Я порезал помидоры так же тщательно, как складывал выстиранное белье, и вернулся за стол к Лорену и мсье Ландовски. Я смотрел, как они ломают свежий багет и режут сыр, но присоединился к трапезе лишь после того, как мсье Ландовски указал мне на свободное место. Папа часто рассказывал мне о восхитительном вкусе французской еды, и он был прав. Впрочем, после приступов тошноты и желудочных болей, когда я с максимальной скоростью поглощал все, что мне предлагали, я стал есть «как воспитанный человек, а не дикарь», по выражению Берты.

Разговор за столом по-прежнему вертелся вокруг статуи Христа и глаз Сунь Ятсена, но меня это устраивало. Я понимал, что мсье Ландовски был подлинным творцом: летом он завоевал золотую медаль на олимпиаде изящных искусств, а его таланты, судя по всему, были известны по всему миру.
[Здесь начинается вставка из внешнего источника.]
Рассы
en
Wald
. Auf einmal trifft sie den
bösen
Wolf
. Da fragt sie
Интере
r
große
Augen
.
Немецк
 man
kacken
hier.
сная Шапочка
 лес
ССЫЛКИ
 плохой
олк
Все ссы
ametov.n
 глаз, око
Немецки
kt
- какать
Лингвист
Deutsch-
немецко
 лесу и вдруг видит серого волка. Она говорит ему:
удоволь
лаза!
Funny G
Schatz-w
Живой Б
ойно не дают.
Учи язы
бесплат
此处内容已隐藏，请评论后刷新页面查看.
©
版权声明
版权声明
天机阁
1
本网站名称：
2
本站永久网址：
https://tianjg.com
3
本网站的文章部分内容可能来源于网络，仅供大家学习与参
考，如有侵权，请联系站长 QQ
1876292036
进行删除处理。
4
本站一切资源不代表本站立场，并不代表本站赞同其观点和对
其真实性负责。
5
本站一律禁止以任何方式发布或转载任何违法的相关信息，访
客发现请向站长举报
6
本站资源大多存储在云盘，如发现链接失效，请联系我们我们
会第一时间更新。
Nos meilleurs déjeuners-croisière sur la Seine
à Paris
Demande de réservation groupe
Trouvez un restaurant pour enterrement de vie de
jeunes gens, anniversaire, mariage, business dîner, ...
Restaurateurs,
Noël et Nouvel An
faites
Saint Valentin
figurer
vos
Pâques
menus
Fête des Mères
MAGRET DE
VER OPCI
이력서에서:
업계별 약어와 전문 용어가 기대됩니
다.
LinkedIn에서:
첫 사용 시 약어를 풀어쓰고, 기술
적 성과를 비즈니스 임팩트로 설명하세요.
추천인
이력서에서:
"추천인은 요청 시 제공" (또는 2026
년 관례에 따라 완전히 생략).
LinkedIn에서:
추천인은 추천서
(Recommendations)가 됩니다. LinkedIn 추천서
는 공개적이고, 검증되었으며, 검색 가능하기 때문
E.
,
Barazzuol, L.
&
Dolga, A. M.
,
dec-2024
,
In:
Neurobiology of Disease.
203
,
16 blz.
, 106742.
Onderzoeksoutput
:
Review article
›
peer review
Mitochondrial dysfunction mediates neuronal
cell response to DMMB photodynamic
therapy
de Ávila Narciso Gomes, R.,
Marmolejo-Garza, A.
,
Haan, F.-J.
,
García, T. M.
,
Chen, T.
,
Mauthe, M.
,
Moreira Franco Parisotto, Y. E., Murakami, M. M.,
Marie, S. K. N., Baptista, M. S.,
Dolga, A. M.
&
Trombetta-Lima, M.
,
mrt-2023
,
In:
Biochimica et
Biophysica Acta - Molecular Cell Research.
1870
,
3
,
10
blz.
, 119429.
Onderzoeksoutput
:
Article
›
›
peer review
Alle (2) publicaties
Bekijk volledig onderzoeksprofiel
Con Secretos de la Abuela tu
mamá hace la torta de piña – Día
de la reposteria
Больше всего меня восхищало, что слава не изменила его характер. А может быть, мне так казалось, поскольку он работал в любое время, когда мог, и часто пропускал ужин. Мадам Ландовски выговаривала ему за то, что он уделяет слишком мало внимания ей и детям. Его внимание к деталям и стремление к совершенству, хотя он без труда мог поручить Лорену завершение работы, вдохновляли меня. Кем бы я ни стал и что бы мне ни суждено было сделать, я дал себе обещание, что буду посвящать этому все свое время и силы.

– А ты что думаешь, мальчик? Мальчик!

Я снова затерялся в раздумьях. Те, кто проявлял интерес ко мне, уже немного привыкли к этому.